I had to drive 160 miles, round-trip, to catch this. And what this all boils down to, kids, is David Robert Mitchell's loving tribute to John Carpenter (especially the industrial synthesizer soundtrack), Dean Cundey, and a vintage STD hygiene film. Moody and highly atmospheric, I'll give them that, but It Follows (2014) kinda forgot to be scary. And yet...



It didn't really need to be. At least the kind of scary you're thinking of. No. This film was aiming for something a little higher than that. The trailer already gave away the plot, but, to sum up, basically, our heroine has sex with some jerk and now a malignant supernatural chameleon is out to get her and everyone in the chain who transmitted whatever the hell that thing is from one sex partner to the other, starting with the latest casualty (Maika Monroe), and then working its way back to patient zero.
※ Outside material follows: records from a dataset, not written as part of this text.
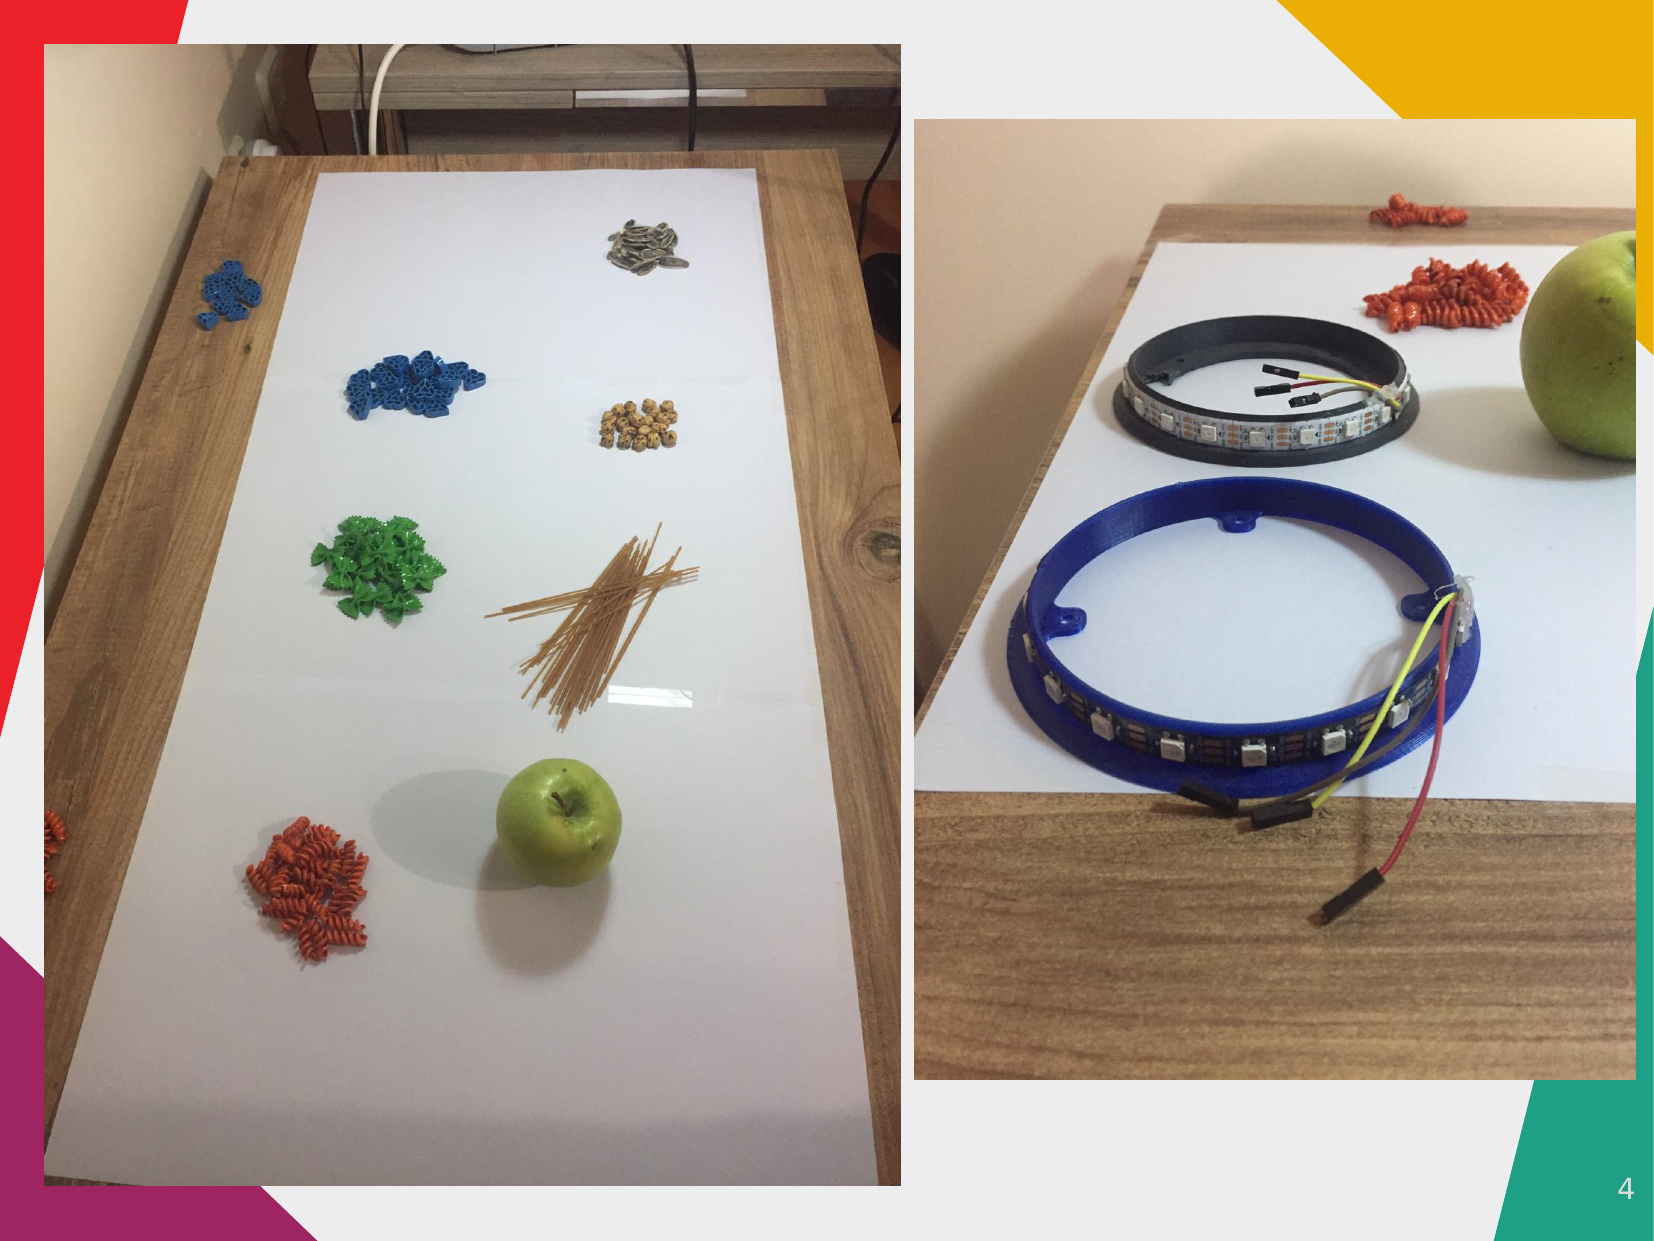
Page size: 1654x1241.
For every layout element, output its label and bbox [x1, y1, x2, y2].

picture [914, 119, 1636, 1081]
picture [44, 44, 901, 1186]
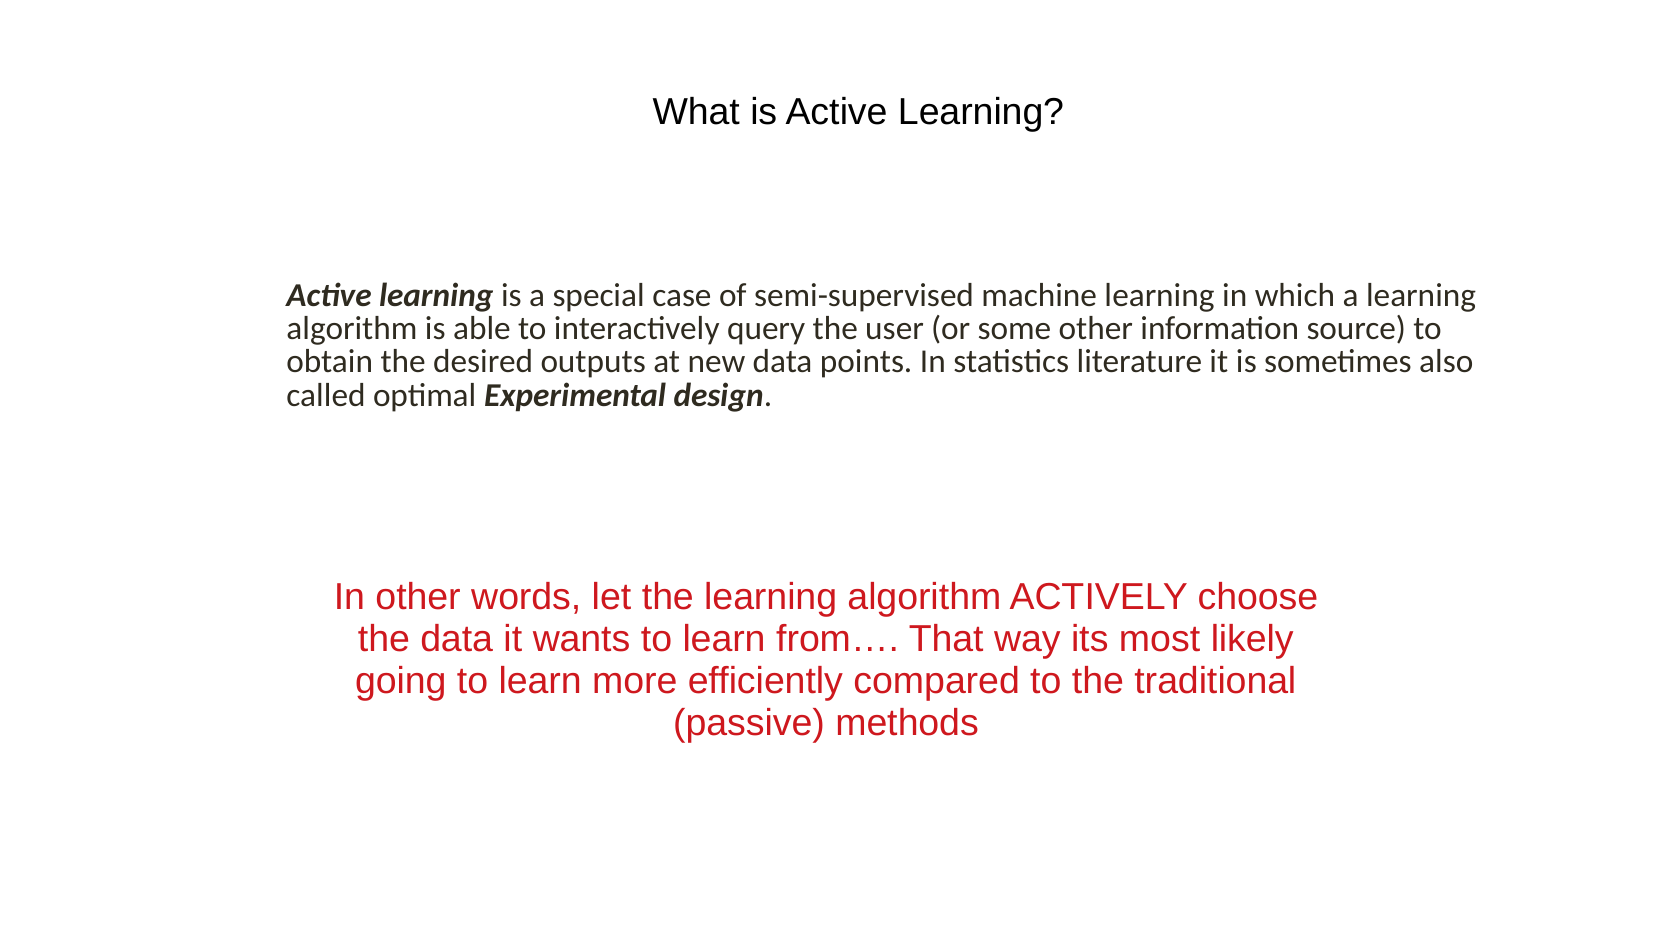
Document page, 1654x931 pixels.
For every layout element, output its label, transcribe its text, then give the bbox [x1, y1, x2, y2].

text_box Active learning is a special case of semi-supervised machine learning in which a learning algorithm is able to interactively query the user (or some other information source) to obtain the desired outputs at new data points. In statistics literature it is sometimes also called optimal Experimental design. [271, 273, 1518, 603]
text_box What is Active Learning? [637, 82, 1080, 140]
text_box In other words, let the learning algorithm ACTIVELY choose the data it wants to learn from…. That way its most likely going to learn more efficiently compared to the traditional (passive) methods [318, 567, 1382, 751]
And when I say 'get', I mean turn them into a bloody pretzel.



There is no apparent cure for this. You can't reason with it. You can run but you can't hide or get away from it. And it can look like anyone. All you can do to keep from dying is to spread the 'curse' even further, and hope whoever you gave it to spreads it around even more, to give yourself some breathing room.



From there, a knot of friends do their best to help delay the inevitable by staying one step ahead of the relentless entity that only those who are infected can see. I really liked how we're not sure when this is happening -- with the vintage clothes and furnishings, a mix of new and older cars, no cell phones (except for the first victim), and that funky kindle, like we're devolving -- or slouching back to the 1980s. Suburban decay is also huge motif in this flick, as well -- the city is already dead, the rest is witheringly on its way, leaving a demilitarized husk to wander through.



The film that plays out in these surroundings is very deliberate, patient, and requires you to pay attention, ratcheting the tension up several notches if you, like the protagonist, keep your eyes open. (That set-up for the attack on the beach was ah-mazing.) And as it progresses the film raises more questions than offering any answers -- though I found the lack of finding a convenient 'expert' to explain it all away and how to stop the entity kinda refreshing. The nominal hero has seen one too many 1950s era creature features and just wings it from there.



A couple of twists and turns are kind of ambiguous as to what really happened and how far our heroine will go, and went, putting other people in jeopardy, to save herself, making It Follows kinda frustrating as it played out and then ends rather abruptly.   



But having an 80 mile drive to stew on what happened and what Mitchell probably intended with that ending (eventually) put this one in the win column for me. To say why would spoil too much. I liked this enough initially -- but It Follows keeps getting better and better the more I think about it.